What to produce: For this listing, the lines between the one holding "(788, 118) none -> (688, 51) //" and the one holding "(787, 461) none", inclusive, must be set down exactly.

Records for this exercise:
::::::

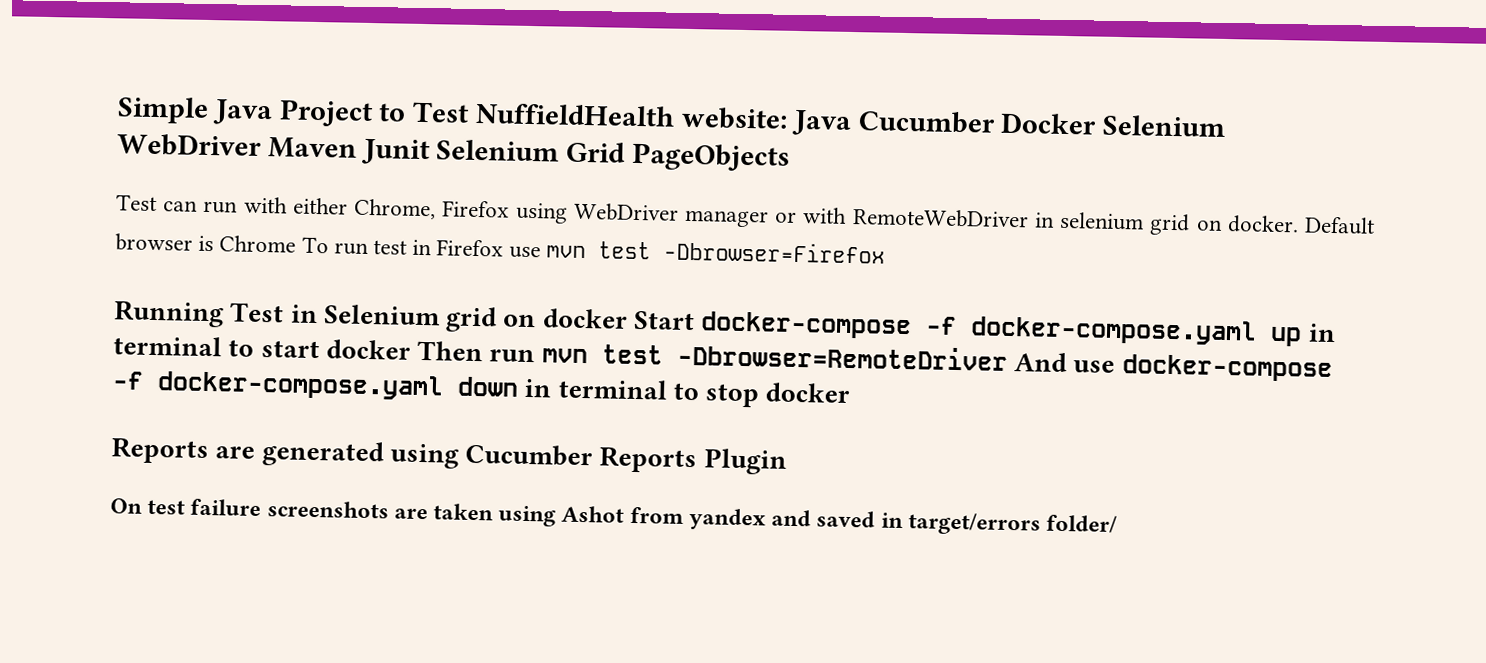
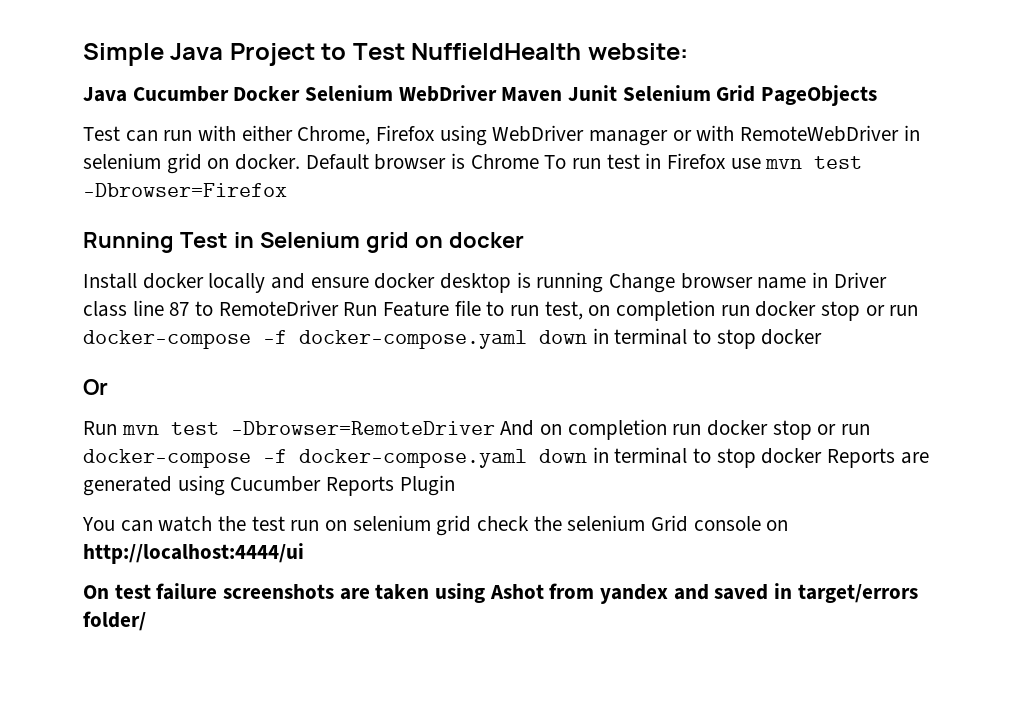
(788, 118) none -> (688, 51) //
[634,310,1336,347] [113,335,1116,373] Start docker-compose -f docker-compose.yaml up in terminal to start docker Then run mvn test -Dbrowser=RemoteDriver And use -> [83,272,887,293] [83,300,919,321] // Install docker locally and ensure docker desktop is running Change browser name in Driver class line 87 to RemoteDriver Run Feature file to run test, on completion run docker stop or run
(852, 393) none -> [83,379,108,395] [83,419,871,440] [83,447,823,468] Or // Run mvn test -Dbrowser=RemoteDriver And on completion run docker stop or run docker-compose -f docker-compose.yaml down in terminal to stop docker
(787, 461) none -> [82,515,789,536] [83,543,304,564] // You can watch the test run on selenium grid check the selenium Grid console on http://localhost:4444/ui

::::::

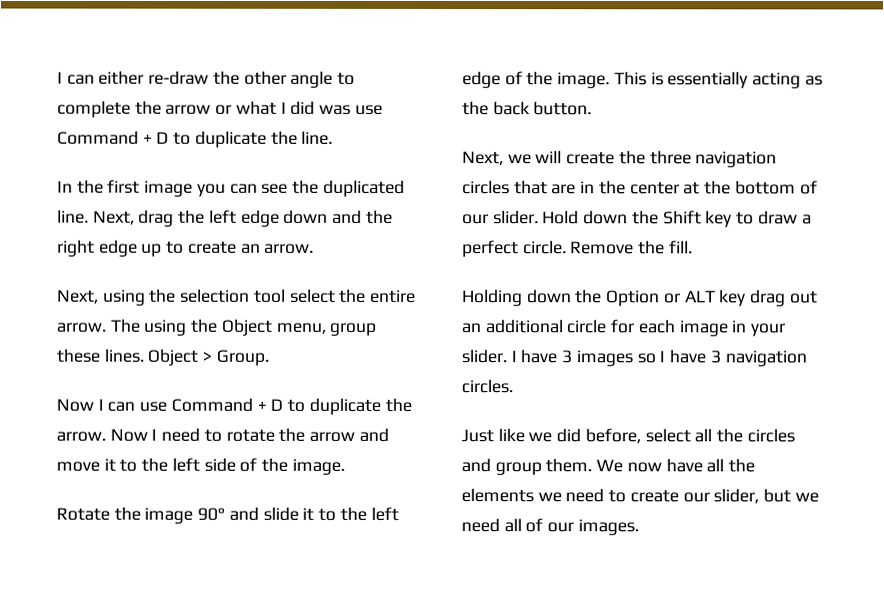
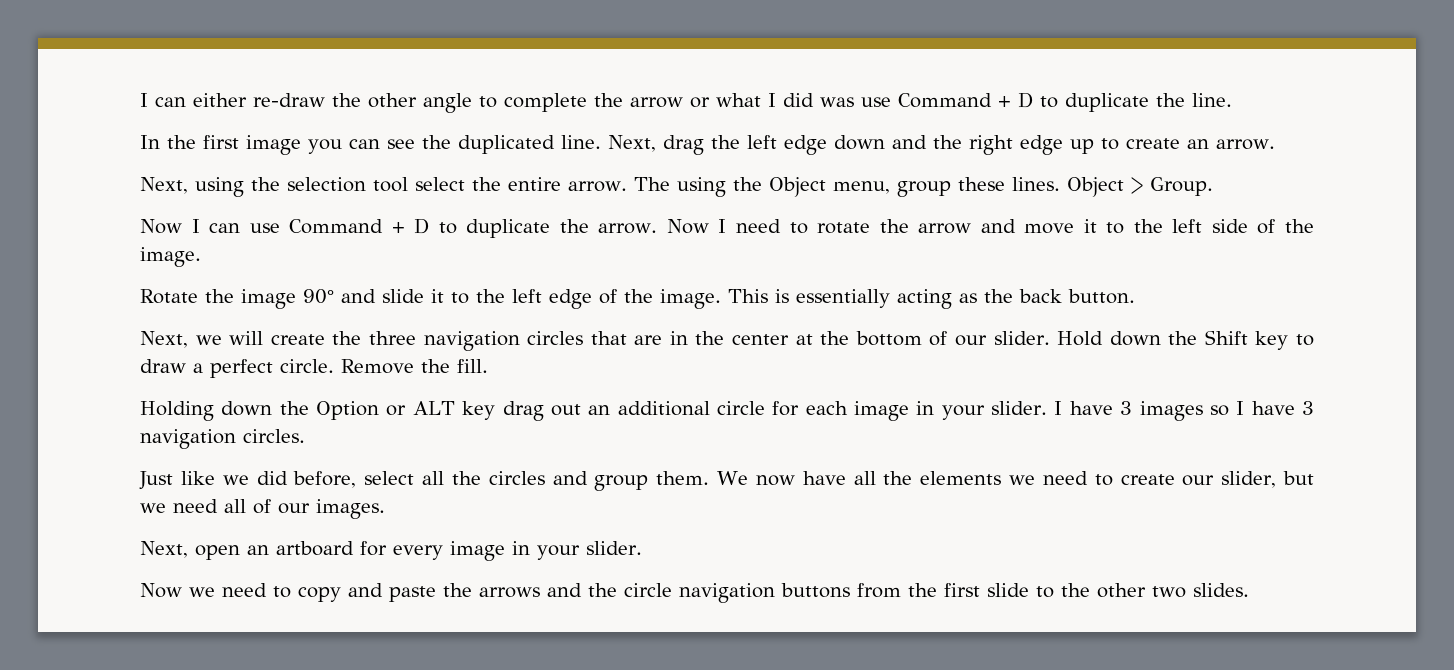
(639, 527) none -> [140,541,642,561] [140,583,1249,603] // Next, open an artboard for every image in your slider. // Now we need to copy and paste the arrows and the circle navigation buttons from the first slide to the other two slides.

::::::

Written reply:
(788, 118) none -> (688, 51) //
[634,310,1336,347] [113,335,1116,373] Start docker-compose -f docker-compose.yaml up in terminal to start docker Then run mvn test -Dbrowser=RemoteDriver And use -> [83,272,887,293] [83,300,919,321] // Install docker locally and ensure docker desktop is running Change browser name in Driver class line 87 to RemoteDriver Run Feature file to run test, on completion run docker stop or run
(852, 393) none -> [83,379,108,395] [83,419,871,440] [83,447,823,468] Or // Run mvn test -Dbrowser=RemoteDriver And on completion run docker stop or run docker-compose -f docker-compose.yaml down in terminal to stop docker
(787, 461) none -> [82,515,789,536] [83,543,304,564] // You can watch the test run on selenium grid check the selenium Grid console on http://localhost:4444/ui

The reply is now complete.